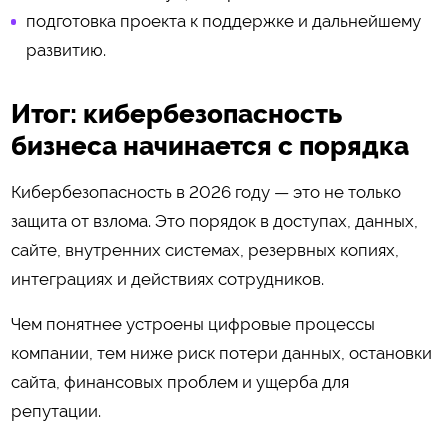
подготовка проекта к поддержке и дальнейшему
развитию.
Итог: кибербезопасность
бизнеса начинается с порядка
Кибербезопасность в 2026 году — это не только
защита от взлома. Это порядок в доступах, данных,
сайте, внутренних системах, резервных копиях,
интеграциях и действиях сотрудников.
Чем понятнее устроены цифровые процессы
компании, тем ниже риск потери данных, остановки
сайта, финансовых проблем и ущерба для
репутации.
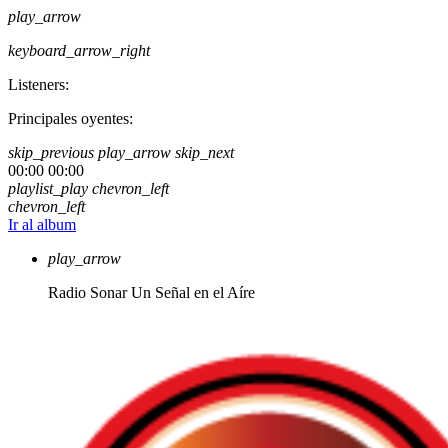
play_arrow
keyboard_arrow_right
Listeners:
Principales oyentes:
skip_previous
play_arrow
skip_next
00:00
00:00
playlist_play
chevron_left
chevron_left
Ir al album
play_arrow
Radio Sonar
Un Señal en el Aíre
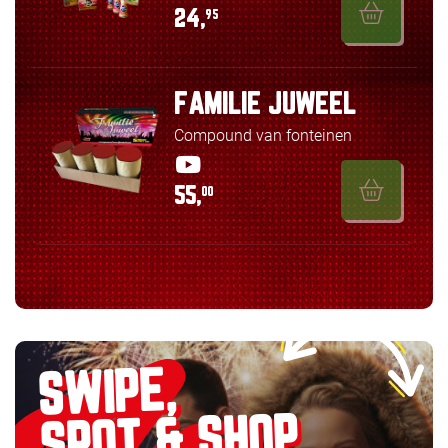
24,
95
FAMILIE JUWEEL
Compound van fonteinen
55,
00
SWIPE,
SPOT & SHOP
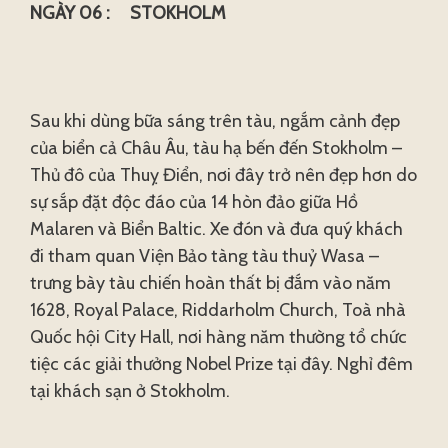
NGÀY 06 : STOKHOLM
Sau khi dùng bữa sáng trên tàu, ngắm cảnh đẹp
của biển cả Châu Âu, tàu hạ bến đến Stokholm –
Thủ đô của Thuỵ Điển, nơi đây trở nên đẹp hơn do
sự sắp đặt độc đáo của 14 hòn đảo giữa Hồ
Malaren và Biển Baltic. Xe đón và đưa quý khách
đi tham quan Viện Bảo tàng tàu thuỷ Wasa –
trưng bày tàu chiến hoàn thất bị đắm vào năm
1628, Royal Palace, Riddarholm Church, Toà nhà
Quốc hội City Hall, nơi hàng năm thường tổ chức
tiệc các giải thưởng Nobel Prize tại đây. Nghỉ đêm
tại khách sạn ở Stokholm.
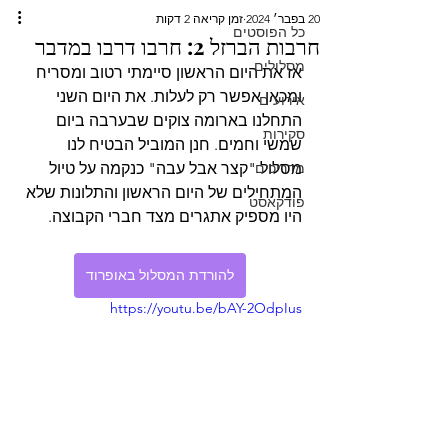
20 בפבר׳ 2024
זמן קריאה 2 דקות
כל הפוסטים
חרבות הברזל 2: חרבו דרבו במדבר
מסלולים
אז את היום הראשון סיימתי רטוב ומסריח 
ומכאן אפשר רק לעלות. את היום השני 
אירועים
התחלנו בארומה צוקים שבערבה ביום 
סקירות
שמשי וחמים. חנן המוביל הבטיח לנו 
מדריכים
מסלול "קצר אבל עבה" כנקמה על טיול 
המתחילים של היום הראשון והתלונות שלא 
פודקאסט
היו מספיק אתגרים מצד חברי הקבוצה.
להורדת המסלול באופרוד
https://youtu.be/bAY-2OdpIus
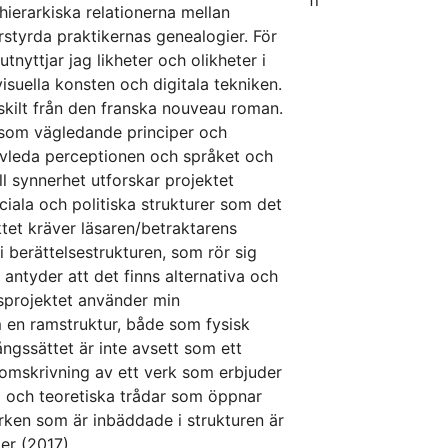
fi
 hierarkiska relationerna mellan
arstyrda praktikernas genealogier. För
nyttjar jag likheter och olikheter i
visuella konsten och digitala tekniken.
ärskilt från den franska nouveau roman.
 som vägledande principer och
avleda perceptionen och språket och
l synnerhet utforskar projektet
iala och politiska strukturer som det
ektet kräver läsaren/betraktarens
 berättelsestrukturen, som rör sig
antyder att det finns alternativa och
gsprojektet använder min
 en ramstruktur, både som fysisk
ångssättet är inte avsett som ett
v omskrivning av ett verk som erbjuder
va och teoretiska trådar som öppnar
rken som är inbäddade i strukturen är
er (2017).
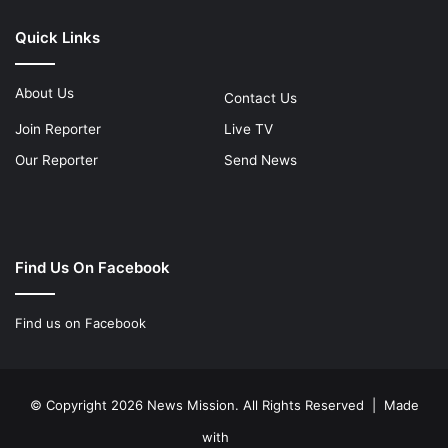
Quick Links
About Us
Contact Us
Join Reporter
Live TV
Our Reporter
Send News
Find Us On Facebook
Find us on Facebook
© Copyright 2026 News Mission. All Rights Reserved | Made
with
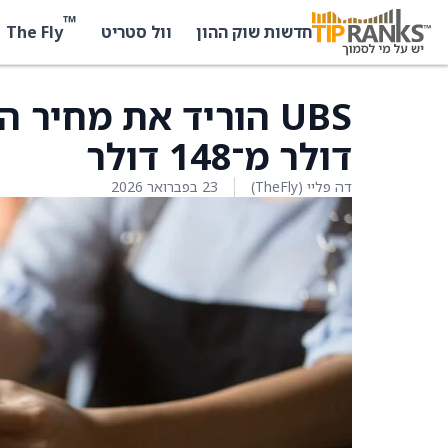
™
The Fly
חדשות שוק ההון
וול סטריט
דולר מ־148 דולר
דה פליי (TheFly)
23 בפברואר 2026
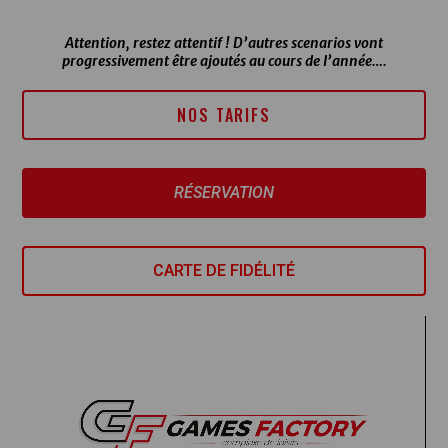
Attention, restez attentif ! D’autres scenarios vont
progressivement être ajoutés au cours de l’année….
NOS TARIFS
RÉSERVATION
CARTE DE FIDÉLITÉ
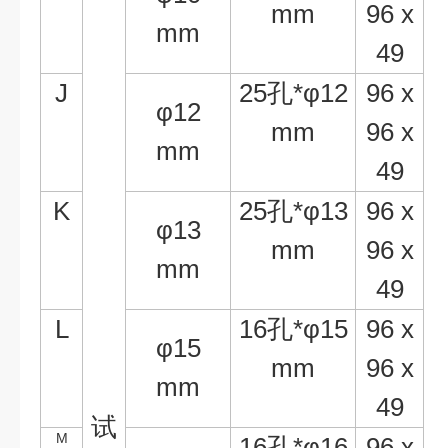
mm
96 x
mm
49
J
25
孔
*
φ
12
96 x
φ
12
mm
96 x
mm
49
K
25
孔
*
φ
13
96 x
φ
13
mm
96 x
mm
49
L
16
孔
*
φ
15
96 x
φ
15
mm
96 x
mm
49
试
M
16
孔
*
φ
16
96 x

----

◆ **What to do**
Set down again, word for word, every line from the one with "Кибербезопасность в 2026 году — это не только" to the one with "Radio Sonar" in the entries above, and omit the pictures.

◆ **Output below**
Кибербезопасность в 2026 году — это не только
защита от взлома. Это порядок в доступах, данных,
сайте, внутренних системах, резервных копиях,
интеграциях и действиях сотрудников.
Чем понятнее устроены цифровые процессы
компании, тем ниже риск потери данных, остановки
сайта, финансовых проблем и ущерба для
репутации.
play_arrow
keyboard_arrow_right
Listeners:
Principales oyentes:
skip_previous
play_arrow
skip_next
00:00
00:00
playlist_play
chevron_left
chevron_left
Ir al album
play_arrow
Radio Sonar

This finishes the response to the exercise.